Sometimes turnstiles randomly start counting down instead of up. This also happens quite a bit.

R236,R045,00-03-01,GRD CNTRL-42 ST,4567S,IRT,07/23/2019,09:00:00,REGULAR,0000390322,0000202804
R236,R045,00-03-01,GRD CNTRL-42 ST,4567S,IRT,07/23/2019,13:00:00,REGULAR,0000390763,0000203216
R236,R045,00-03-01,GRD CNTRL-42 ST,4567S,IRT,07/23/2019,17:00:00,REGULAR,0000390763,0000203478
R236,R045,00-03-01,GRD CNTRL-42 ST,4567S,IRT,07/23/2019,21:00:00,REGULAR,0592416589,0886336073
R236,R045,00-03-01,GRD CNTRL-42 ST,4567S,IRT,07/24/2019,01:00:00,REGULAR,0592416496,0886336027
R236,R045,00-03-01,GRD CNTRL-42 ST,4567S,IRT,07/24/2019,05:00:00,REGULAR,0592416496,0886336027
R236,R045,00-03-01,GRD CNTRL-42 ST,4567S,IRT,07/24/2019,09:00:00,REGULAR,0592415729,0886335659
R236,R045,00-03-01,GRD CNTRL-42 ST,4567S,IRT,07/24/2019,13:00:00,REGULAR,0592415135,0886335411
R236,R045,00-03-01,GRD CNTRL-42 ST,4567S,IRT,07/24/2019,17:00:00,REGULAR,0592414623,0886335168

It goes on like that for a couple of months, then starts counting up again.

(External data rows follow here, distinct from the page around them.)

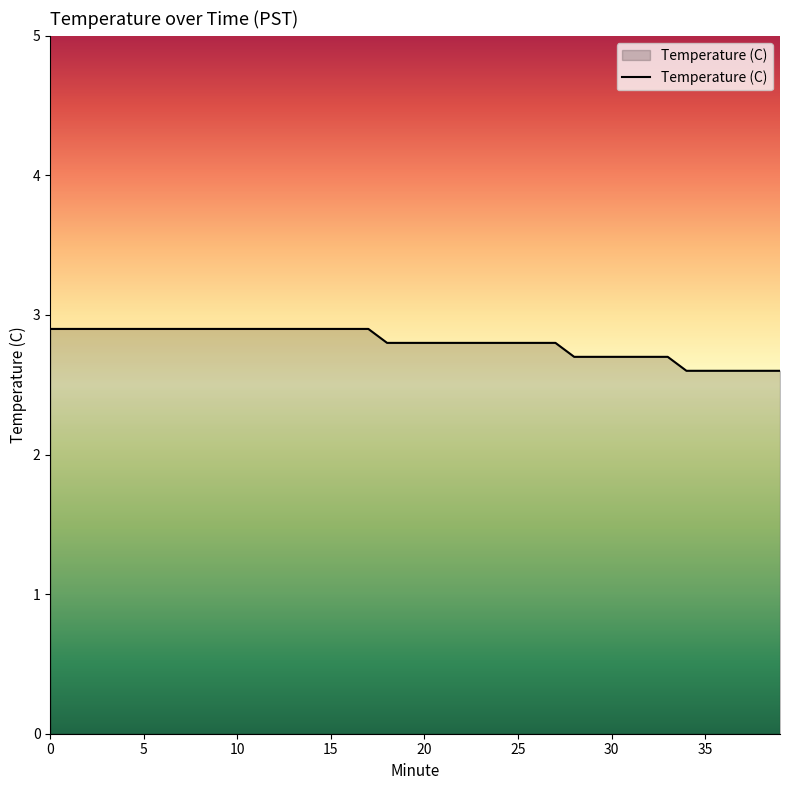

What is the difference between the maximum and minimum values?

0.3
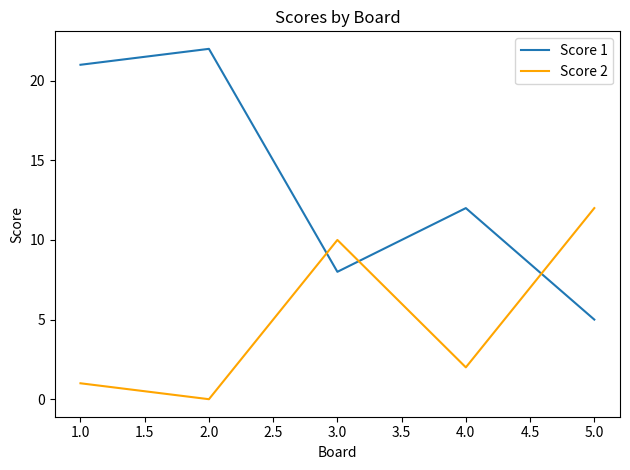

Where do Score 2 and Score 1 first cross each other?

2.0 and 3.0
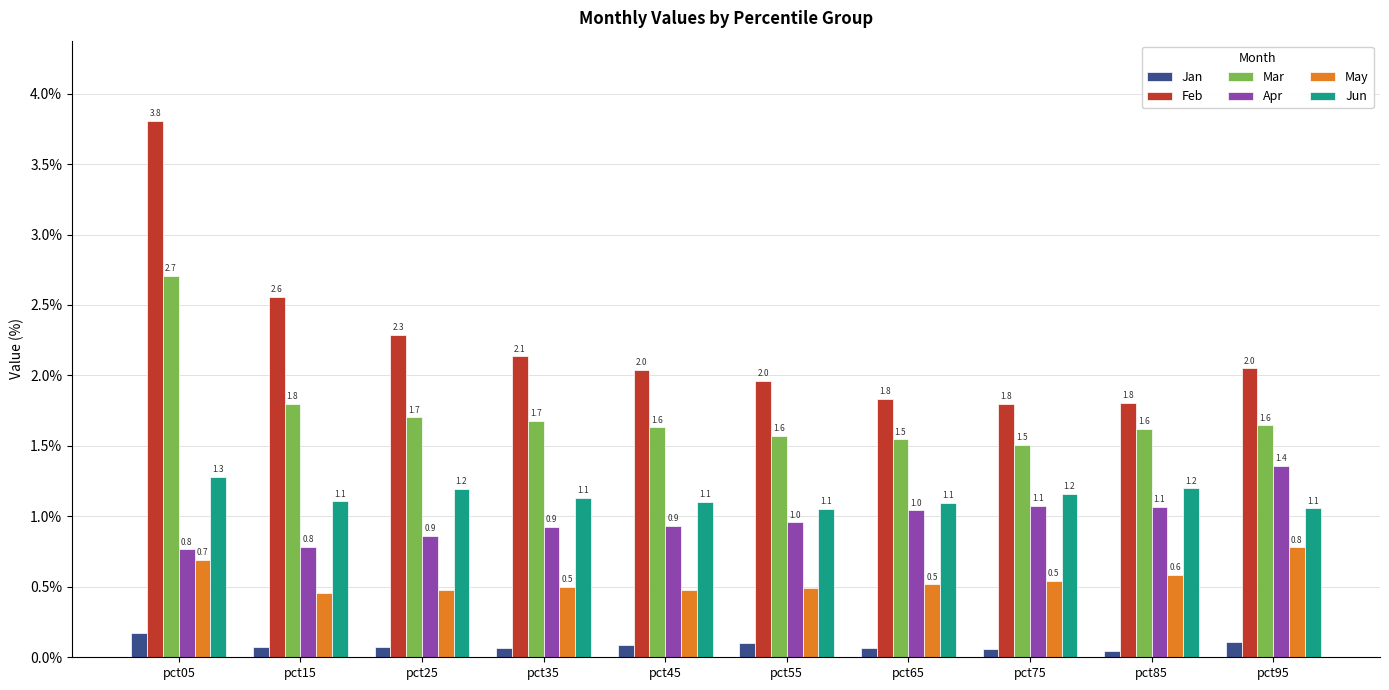

What is the maximum value shown in the chart?

3.8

R236,R045,00-03-01,GRD CNTRL-42 ST,4567S,IRT,09/18/2022,13:00:00,REGULAR,0591889116,0886065249
R236,R045,00-03-01,GRD CNTRL-42 ST,4567S,IRT,09/18/2022,17:00:00,REGULAR,0591889096,0886065246
R236,R045,00-03-01,GRD CNTRL-42 ST,4567S,IRT,09/18/2022,21:00:00,REGULAR,0591889071,0886065241
R236,R045,00-03-01,GRD CNTRL-42 ST,4567S,IRT,09/19/2022,01:00:00,REGULAR,0591889055,0886065240
R236,R045,00-03-01,GRD CNTRL-42 ST,4567S,IRT,09/19/2022,05:00:00,REGULAR,0591889055,0886065240
R236,R045,00-03-01,GRD CNTRL-42 ST,4567S,IRT,09/20/2022,17:00:00,REGULAR,0000000026,0000000000
R236,R045,00-03-01,GRD CNTRL-42 ST,4567S,IRT,09/20/2022,21:00:00,REGULAR,0000000076,0000000006
R236,R045,00-03-01,GRD CNTRL-42 ST,4567S,IRT,09/21/2022,01:00:00,REGULAR,0000000080,0000000006
R236,R045,00-03-01,GRD CNTRL-42 ST,4567S,IRT,09/21/2022,05:00:00,REGULAR,0000000080,0000000006

One can conjecture that maintenance got done and the counter got reversed, and then eventually more maintenance got done and it got flipped back. Of course, you can just take the absolute value of the difference. But there are a lot of these rollovers where you just have to drop the row.

This is just scratching the surface. Inconsistently named/nonexistent stations, you name it. If your data gets assigned to data science classes the world over as the world’s messiest data set, you’ve got problems.

And it gets worse. In recent data, the entries look significantly undercounted relative to exits.